- It’s possible you survived the whole weekend without hearing about the unmasking of Elena Ferrante, whose “true identity” (like those exist!) was revealed yesterday by some Italian guy behaving Italianly in the New York Review of Books. If you missed this story, reader—lucky you! I won’t harsh your buzz. You can keep on not knowing Ferrante’s “identity,” as she would’ve wanted it, and I can keep on thinking about which soup I’ll get for lunch today, as I can only assume she would want, too. Deal? Instead, read her Art of Fiction review from our Spring 2015 issue, where she discusses at some length the reasons behind her pseudonym. Or read Dayna Tortorici: “Even the stones know that Ferrante is Ferrante, and that’s the way her readers want it. More than Ferrante herself, her readers have benefited from her choice, spared so much extradiegetic noise. We are as invested in her anonymity—and her autonomy—as she is. It is a compact: she won’t tell us, we won’t ask, and she won’t change her mind and tell us anyway. In exchange, she’ll write books and we’ll read them. The feminist defense of Ferrante’s privacy was especially swift. It’s difficult to read a man’s attempt to ‘out’ a writer who has said she would stop writing if she were ever identified as anything but an attempt to make her stop writing.”
- Now, let’s divert our attention to a much less controversial story from the NYRB: Nathaniel Rich on George Plimpton. “The quintessential Plimptonian anecdote comes near the end of Paper Lion when, a year after leaving the team, he wistfully follows his old squad from afar. We find him in Bellagio, on Lake Como, chasing down a box score in a Paris Herald he has found at a waterside café. ‘When I read that the Lions had lost a game,’ he writes, ‘I rose in anguish out of my chair, absolutely stiff with grief, my knee catching the edge of the table as I came up, and toppling it over in a fine cascade of Perrier bottles’ … Philip Roth, in the extended appreciation of Plimpton that appears in Exit Ghost, identified the issue of social class as ‘the deepest inspiration for his writing so singularly about sports’ … But the technique only works because Plimpton hides this knowing quality from his readers. There is never a wink or nod in the direction of the premise’s artifice. A consummate straight man, he emphasizes how seriously he is taking matters.”
- Michael Hofmann has some advice for translators: just don’t think about it. If you’re one of those “thinking” types, put a sock in it, he writes: “Translation offers great potential for over-thinking. Most of this is not done by translators—we don’t have the time, or the aptitude, most of us. I had what felt to me like exquisitely interesting thoughts about English and German and the author while I was translating Kafka, but I couldn’t capture any of them—I would have ground to a halt. I was briefly in a fascinating position, but, thankfully, it passed. I like thinking; but as a translator, it’s not what I’m paid for. What I do is to strike the two stones of English and German against each other, for as brief a time as possible. Most of my time is spent, and almost all my enjoyment comes from, blowing on the tiny flames.”

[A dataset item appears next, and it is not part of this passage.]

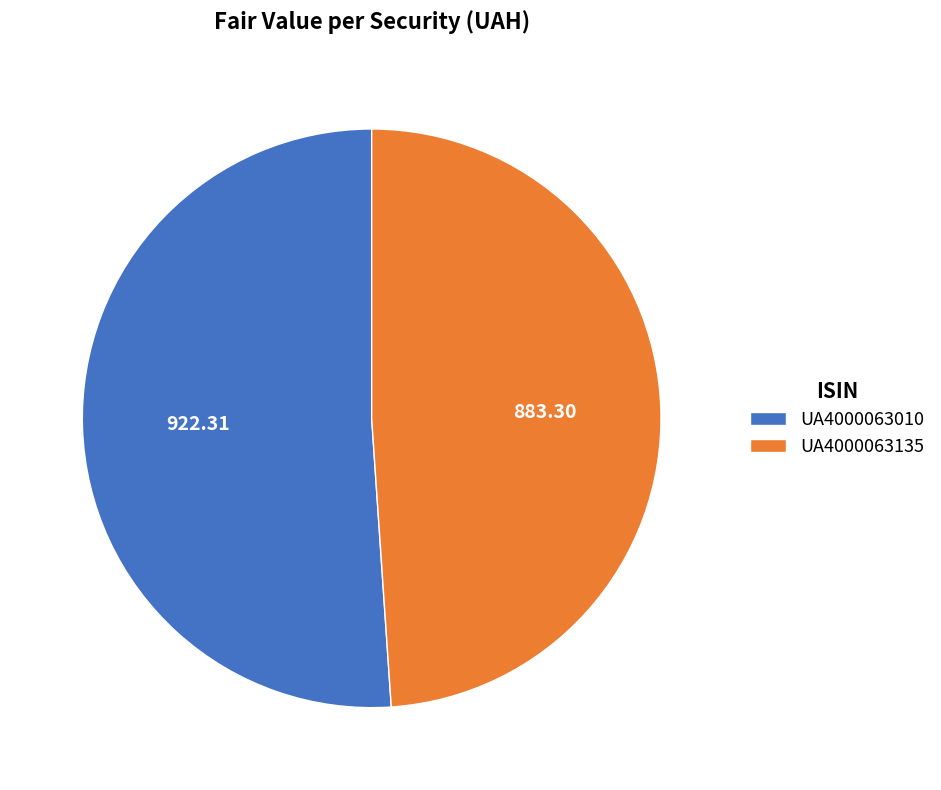

Rank the categories by value from highest to lowest.

UA4000063010, UA4000063135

- If the aftermath of Lionel Shriver’s controversial speech—i.e. the scandal we couldn’t forget about before this unforgettable Elena Ferrante scandal came along to help us forget it—Jess Row has a few ideas about what a white writer of fiction might reasonably do: “We still live in a culture in which white people are very seldom stopped from doing anything they want to do, and when they are stopped or challenged, get extraordinarily upset about it … My term for it is ‘white dreamtime.’ And waking up in the middle of a dream, as we all know, is an unpleasant experience … The white writer, in this Shriver/Franzen formulation, is entitled to a zone of absolute privacy and limitless artistic autonomy; if a critic makes an observation about their work on the order of, ‘this person is depicted stereotypically,’ or ‘this wide-ranging, ambitious urban American social novel lacks a single nonwhite character,’ that critic is attacking their private imaginative process, their dream-life, rather than simply reading the work itself.”
- When Rene Magritte wasn’t stoking the flames of his surreal obsession with men in bowler hats, he was writing art criticism: and now some of it is finally available in English. E.g.: “People do not want a diamond for its intrinsic properties—its authentic qualities alone—but because, as it costs a great deal, it gives the man who possesses it a kind of superiority over his fellow men, and is a concrete expression of social inequality. Besides, things have reached such an absurd point that if you buy a fake diamond unawares, you will be just as satisfied, because you have paid the price of the genuine article. It is no different with art.”